On the windows of NC State’s 1911 Building, historic meets high-tech. A specialized ceramic window film has been applied to the building’s historic windows in order to reduce energy use.
Coordinated by NC State Energy Management, the project covered 2,723 panes of glass on 211 windows with the film, which cuts in half the amount of solar heat gain.
“Up to 40 percent of a building’s heat gain comes in through the windows via solar radiation,” said Kerby Smithson, the energy program coordinator that managed the project. “We should see most of the energy savings in the summer due to reduced air conditioning use, but we also hope to save energy in the winter because the window film will reduce the amount of heat that radiates out of the windows during cold months.”
Built in 1909, the building’s original windows feature architectural character that would be difficult, as well as cost-prohibitive, to replace. Energy-saving window film is a fraction of the cost of new windows and is nearly unnoticeable once applied. Energy Management will monitor the building’s energy use over time, expecting a payback on the project in about three years.

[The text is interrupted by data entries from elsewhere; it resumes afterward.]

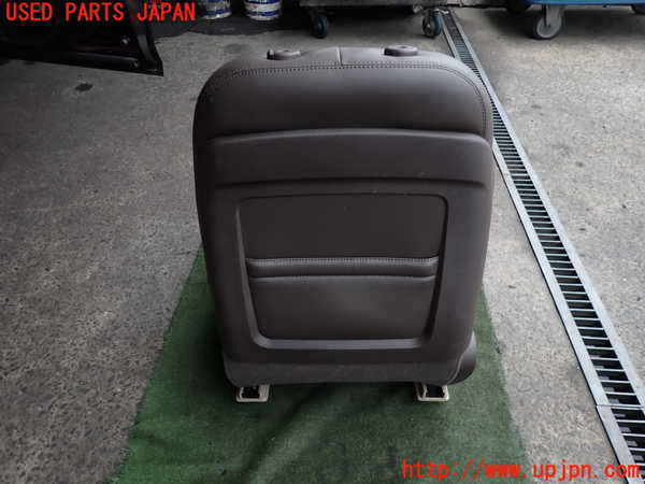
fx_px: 466
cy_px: 242
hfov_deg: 69.4
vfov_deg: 54.9
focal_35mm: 25
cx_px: 322
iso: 100
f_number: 2
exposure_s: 1/80
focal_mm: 4.5
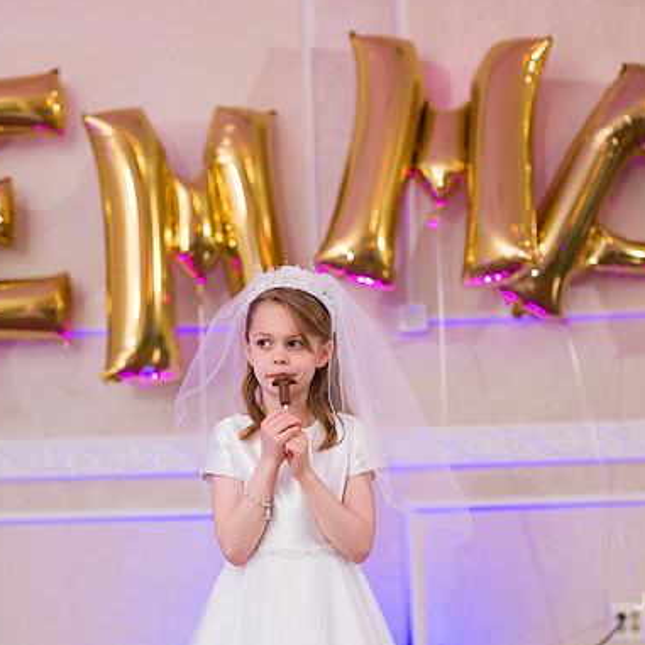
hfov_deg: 17.9
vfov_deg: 17.9
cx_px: 305
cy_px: 320
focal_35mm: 97
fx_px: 2045
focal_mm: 75
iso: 1000
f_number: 3.2
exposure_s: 1/200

“The window film aims to enhance thermal performance of single pane windows while allowing more sunlight into offices without decreasing temperature comfortability,” said Cara Smelter, who works in the building. “I particularly appreciate that this project took into consideration architectural integrity of this historic building and did not compromise the original panes that remain.”
In 2014, a similar film was applied in D.H. Hill Library, where the the film contributed toward energy savings and blocked some of the sun’s ultraviolet light. Similar results are anticipated with the 1911 Building’s large east- and west-facing windows that receive significant daily sun exposure.
“The 1911 Building uses more energy per square foot than similar buildings,” Smithson said. “We expect that this project will cost-effectively reduce energy use while making the building more comfortable for occupants.”